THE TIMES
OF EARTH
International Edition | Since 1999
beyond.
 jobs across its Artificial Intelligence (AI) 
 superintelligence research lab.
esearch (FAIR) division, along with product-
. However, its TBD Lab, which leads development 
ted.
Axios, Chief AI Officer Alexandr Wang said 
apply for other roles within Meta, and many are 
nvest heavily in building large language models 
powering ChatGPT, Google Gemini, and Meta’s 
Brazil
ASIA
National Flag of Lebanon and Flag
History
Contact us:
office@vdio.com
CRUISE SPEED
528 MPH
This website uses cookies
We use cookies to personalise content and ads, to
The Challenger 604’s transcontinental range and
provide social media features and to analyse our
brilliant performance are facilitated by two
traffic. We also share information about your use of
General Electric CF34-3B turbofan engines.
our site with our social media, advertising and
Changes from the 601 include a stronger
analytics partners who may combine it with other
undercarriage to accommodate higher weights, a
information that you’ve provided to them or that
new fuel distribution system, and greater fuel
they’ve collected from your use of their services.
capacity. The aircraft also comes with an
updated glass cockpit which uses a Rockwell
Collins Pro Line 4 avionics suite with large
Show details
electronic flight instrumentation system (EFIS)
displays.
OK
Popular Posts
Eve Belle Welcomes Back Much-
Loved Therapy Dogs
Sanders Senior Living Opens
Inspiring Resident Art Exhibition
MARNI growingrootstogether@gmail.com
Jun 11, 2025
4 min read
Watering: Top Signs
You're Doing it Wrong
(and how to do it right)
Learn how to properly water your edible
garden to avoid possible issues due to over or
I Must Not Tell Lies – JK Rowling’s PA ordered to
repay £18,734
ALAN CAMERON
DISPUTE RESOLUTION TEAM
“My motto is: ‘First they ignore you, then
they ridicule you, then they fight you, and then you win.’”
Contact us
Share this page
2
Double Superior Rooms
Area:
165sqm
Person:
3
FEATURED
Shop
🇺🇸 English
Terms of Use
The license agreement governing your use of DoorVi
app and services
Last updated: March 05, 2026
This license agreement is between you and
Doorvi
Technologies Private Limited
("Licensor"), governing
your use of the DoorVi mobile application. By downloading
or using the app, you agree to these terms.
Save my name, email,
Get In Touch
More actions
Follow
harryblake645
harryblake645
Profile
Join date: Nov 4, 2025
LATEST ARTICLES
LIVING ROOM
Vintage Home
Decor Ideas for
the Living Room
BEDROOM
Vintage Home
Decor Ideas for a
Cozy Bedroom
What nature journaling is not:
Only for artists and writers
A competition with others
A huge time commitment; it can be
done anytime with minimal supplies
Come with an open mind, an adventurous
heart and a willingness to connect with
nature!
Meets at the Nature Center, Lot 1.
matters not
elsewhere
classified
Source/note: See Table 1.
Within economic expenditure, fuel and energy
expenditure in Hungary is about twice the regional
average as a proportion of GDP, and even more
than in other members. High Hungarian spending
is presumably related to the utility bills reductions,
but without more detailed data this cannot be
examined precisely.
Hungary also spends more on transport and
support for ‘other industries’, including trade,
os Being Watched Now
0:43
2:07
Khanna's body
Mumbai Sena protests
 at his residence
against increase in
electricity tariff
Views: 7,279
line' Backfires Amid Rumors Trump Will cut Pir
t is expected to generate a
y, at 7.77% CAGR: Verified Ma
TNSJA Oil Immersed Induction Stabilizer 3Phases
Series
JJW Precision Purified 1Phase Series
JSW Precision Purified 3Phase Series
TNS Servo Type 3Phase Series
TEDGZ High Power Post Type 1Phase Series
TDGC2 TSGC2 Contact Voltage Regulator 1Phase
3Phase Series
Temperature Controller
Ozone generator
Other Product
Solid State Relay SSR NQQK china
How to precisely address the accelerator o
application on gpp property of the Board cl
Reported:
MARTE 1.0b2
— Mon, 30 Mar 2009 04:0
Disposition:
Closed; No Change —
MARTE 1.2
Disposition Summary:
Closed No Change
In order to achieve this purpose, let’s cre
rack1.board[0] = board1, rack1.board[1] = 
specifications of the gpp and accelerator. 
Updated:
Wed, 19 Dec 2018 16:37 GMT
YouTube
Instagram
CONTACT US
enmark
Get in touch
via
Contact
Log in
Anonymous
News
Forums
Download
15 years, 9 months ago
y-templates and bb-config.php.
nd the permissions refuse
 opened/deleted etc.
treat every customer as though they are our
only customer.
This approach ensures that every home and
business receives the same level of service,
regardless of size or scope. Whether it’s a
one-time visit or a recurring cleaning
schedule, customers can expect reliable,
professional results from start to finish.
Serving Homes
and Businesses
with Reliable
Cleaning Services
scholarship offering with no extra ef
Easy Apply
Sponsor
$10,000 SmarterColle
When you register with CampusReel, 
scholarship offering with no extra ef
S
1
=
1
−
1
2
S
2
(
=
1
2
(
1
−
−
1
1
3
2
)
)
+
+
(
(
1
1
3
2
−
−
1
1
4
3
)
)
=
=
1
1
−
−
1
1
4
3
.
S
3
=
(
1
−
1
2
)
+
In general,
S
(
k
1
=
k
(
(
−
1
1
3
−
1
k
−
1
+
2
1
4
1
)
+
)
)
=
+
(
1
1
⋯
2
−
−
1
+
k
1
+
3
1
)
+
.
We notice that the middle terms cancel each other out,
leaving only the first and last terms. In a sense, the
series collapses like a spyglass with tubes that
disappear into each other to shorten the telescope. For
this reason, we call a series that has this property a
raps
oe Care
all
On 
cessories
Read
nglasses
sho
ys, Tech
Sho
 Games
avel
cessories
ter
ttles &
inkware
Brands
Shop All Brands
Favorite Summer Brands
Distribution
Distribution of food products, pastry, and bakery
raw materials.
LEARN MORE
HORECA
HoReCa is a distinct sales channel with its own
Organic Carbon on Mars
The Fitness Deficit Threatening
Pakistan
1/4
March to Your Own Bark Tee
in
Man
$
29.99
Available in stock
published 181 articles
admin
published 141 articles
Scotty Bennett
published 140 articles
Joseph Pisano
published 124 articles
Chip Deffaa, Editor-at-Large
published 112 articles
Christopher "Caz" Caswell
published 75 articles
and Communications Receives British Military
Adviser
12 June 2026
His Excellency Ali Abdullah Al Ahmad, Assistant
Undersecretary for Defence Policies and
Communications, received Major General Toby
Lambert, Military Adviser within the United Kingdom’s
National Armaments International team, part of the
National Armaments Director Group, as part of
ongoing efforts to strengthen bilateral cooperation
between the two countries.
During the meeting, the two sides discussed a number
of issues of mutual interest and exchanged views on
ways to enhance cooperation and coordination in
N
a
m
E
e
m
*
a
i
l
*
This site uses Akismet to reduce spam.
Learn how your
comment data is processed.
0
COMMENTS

-.-.-

▶ What to produce: Please retype every line of all the items above, keeping each one unchanged and in the same order.

▶ Worked solution:
THE TIMES
OF EARTH
International Edition | Since 1999
beyond.
 jobs across its Artificial Intelligence (AI) 
 superintelligence research lab.
esearch (FAIR) division, along with product-
. However, its TBD Lab, which leads development 
ted.
Axios, Chief AI Officer Alexandr Wang said 
apply for other roles within Meta, and many are 
nvest heavily in building large language models 
powering ChatGPT, Google Gemini, and Meta’s 
Brazil
ASIA
National Flag of Lebanon and Flag
History
Contact us:
office@vdio.com
CRUISE SPEED
528 MPH
This website uses cookies
We use cookies to personalise content and ads, to
The Challenger 604’s transcontinental range and
provide social media features and to analyse our
brilliant performance are facilitated by two
traffic. We also share information about your use of
General Electric CF34-3B turbofan engines.
our site with our social media, advertising and
Changes from the 601 include a stronger
analytics partners who may combine it with other
undercarriage to accommodate higher weights, a
information that you’ve provided to them or that
new fuel distribution system, and greater fuel
they’ve collected from your use of their services.
capacity. The aircraft also comes with an
updated glass cockpit which uses a Rockwell
Collins Pro Line 4 avionics suite with large
Show details
electronic flight instrumentation system (EFIS)
displays.
OK
Popular Posts
Eve Belle Welcomes Back Much-
Loved Therapy Dogs
Sanders Senior Living Opens
Inspiring Resident Art Exhibition
MARNI growingrootstogether@gmail.com
Jun 11, 2025
4 min read
Watering: Top Signs
You're Doing it Wrong
(and how to do it right)
Learn how to properly water your edible
garden to avoid possible issues due to over or
I Must Not Tell Lies – JK Rowling’s PA ordered to
repay £18,734
ALAN CAMERON
DISPUTE RESOLUTION TEAM
“My motto is: ‘First they ignore you, then
they ridicule you, then they fight you, and then you win.’”
Contact us
Share this page
2
Double Superior Rooms
Area:
165sqm
Person:
3
FEATURED
Shop
🇺🇸 English
Terms of Use
The license agreement governing your use of DoorVi
app and services
Last updated: March 05, 2026
This license agreement is between you and
Doorvi
Technologies Private Limited
("Licensor"), governing
your use of the DoorVi mobile application. By downloading
or using the app, you agree to these terms.
Save my name, email,
Get In Touch
More actions
Follow
harryblake645
harryblake645
Profile
Join date: Nov 4, 2025
LATEST ARTICLES
LIVING ROOM
Vintage Home
Decor Ideas for
the Living Room
BEDROOM
Vintage Home
Decor Ideas for a
Cozy Bedroom
What nature journaling is not:
Only for artists and writers
A competition with others
A huge time commitment; it can be
done anytime with minimal supplies
Come with an open mind, an adventurous
heart and a willingness to connect with
nature!
Meets at the Nature Center, Lot 1.
matters not
elsewhere
classified
Source/note: See Table 1.
Within economic expenditure, fuel and energy
expenditure in Hungary is about twice the regional
average as a proportion of GDP, and even more
than in other members. High Hungarian spending
is presumably related to the utility bills reductions,
but without more detailed data this cannot be
examined precisely.
Hungary also spends more on transport and
support for ‘other industries’, including trade,
os Being Watched Now
0:43
2:07
Khanna's body
Mumbai Sena protests
 at his residence
against increase in
electricity tariff
Views: 7,279
line' Backfires Amid Rumors Trump Will cut Pir
t is expected to generate a
y, at 7.77% CAGR: Verified Ma
TNSJA Oil Immersed Induction Stabilizer 3Phases
Series
JJW Precision Purified 1Phase Series
JSW Precision Purified 3Phase Series
TNS Servo Type 3Phase Series
TEDGZ High Power Post Type 1Phase Series
TDGC2 TSGC2 Contact Voltage Regulator 1Phase
3Phase Series
Temperature Controller
Ozone generator
Other Product
Solid State Relay SSR NQQK china
How to precisely address the accelerator o
application on gpp property of the Board cl
Reported:
MARTE 1.0b2
— Mon, 30 Mar 2009 04:0
Disposition:
Closed; No Change —
MARTE 1.2
Disposition Summary:
Closed No Change
In order to achieve this purpose, let’s cre
rack1.board[0] = board1, rack1.board[1] = 
specifications of the gpp and accelerator. 
Updated:
Wed, 19 Dec 2018 16:37 GMT
YouTube
Instagram
CONTACT US
enmark
Get in touch
via
Contact
Log in
Anonymous
News
Forums
Download
15 years, 9 months ago
y-templates and bb-config.php.
nd the permissions refuse
 opened/deleted etc.
treat every customer as though they are our
only customer.
This approach ensures that every home and
business receives the same level of service,
regardless of size or scope. Whether it’s a
one-time visit or a recurring cleaning
schedule, customers can expect reliable,
professional results from start to finish.
Serving Homes
and Businesses
with Reliable
Cleaning Services
scholarship offering with no extra ef
Easy Apply
Sponsor
$10,000 SmarterColle
When you register with CampusReel, 
scholarship offering with no extra ef
S
1
=
1
−
1
2
S
2
(
=
1
2
(
1
−
−
1
1
3
2
)
)
+
+
(
(
1
1
3
2
−
−
1
1
4
3
)
)
=
=
1
1
−
−
1
1
4
3
.
S
3
=
(
1
−
1
2
)
+
In general,
S
(
k
1
=
k
(
(
−
1
1
3
−
1
k
−
1
+
2
1
4
1
)
+
)
)
=
+
(
1
1
⋯
2
−
−
1
+
k
1
+
3
1
)
+
.
We notice that the middle terms cancel each other out,
leaving only the first and last terms. In a sense, the
series collapses like a spyglass with tubes that
disappear into each other to shorten the telescope. For
this reason, we call a series that has this property a
raps
oe Care
all
On 
cessories
Read
nglasses
sho
ys, Tech
Sho
 Games
avel
cessories
ter
ttles &
inkware
Brands
Shop All Brands
Favorite Summer Brands
Distribution
Distribution of food products, pastry, and bakery
raw materials.
LEARN MORE
HORECA
HoReCa is a distinct sales channel with its own
Organic Carbon on Mars
The Fitness Deficit Threatening
Pakistan
1/4
March to Your Own Bark Tee
in
Man
$
29.99
Available in stock
published 181 articles
admin
published 141 articles
Scotty Bennett
published 140 articles
Joseph Pisano
published 124 articles
Chip Deffaa, Editor-at-Large
published 112 articles
Christopher "Caz" Caswell
published 75 articles
and Communications Receives British Military
Adviser
12 June 2026
His Excellency Ali Abdullah Al Ahmad, Assistant
Undersecretary for Defence Policies and
Communications, received Major General Toby
Lambert, Military Adviser within the United Kingdom’s
National Armaments International team, part of the
National Armaments Director Group, as part of
ongoing efforts to strengthen bilateral cooperation
between the two countries.
During the meeting, the two sides discussed a number
of issues of mutual interest and exchanged views on
ways to enhance cooperation and coordination in
N
a
m
E
e
m
*
a
i
l
*
This site uses Akismet to reduce spam.
Learn how your
comment data is processed.
0
COMMENTS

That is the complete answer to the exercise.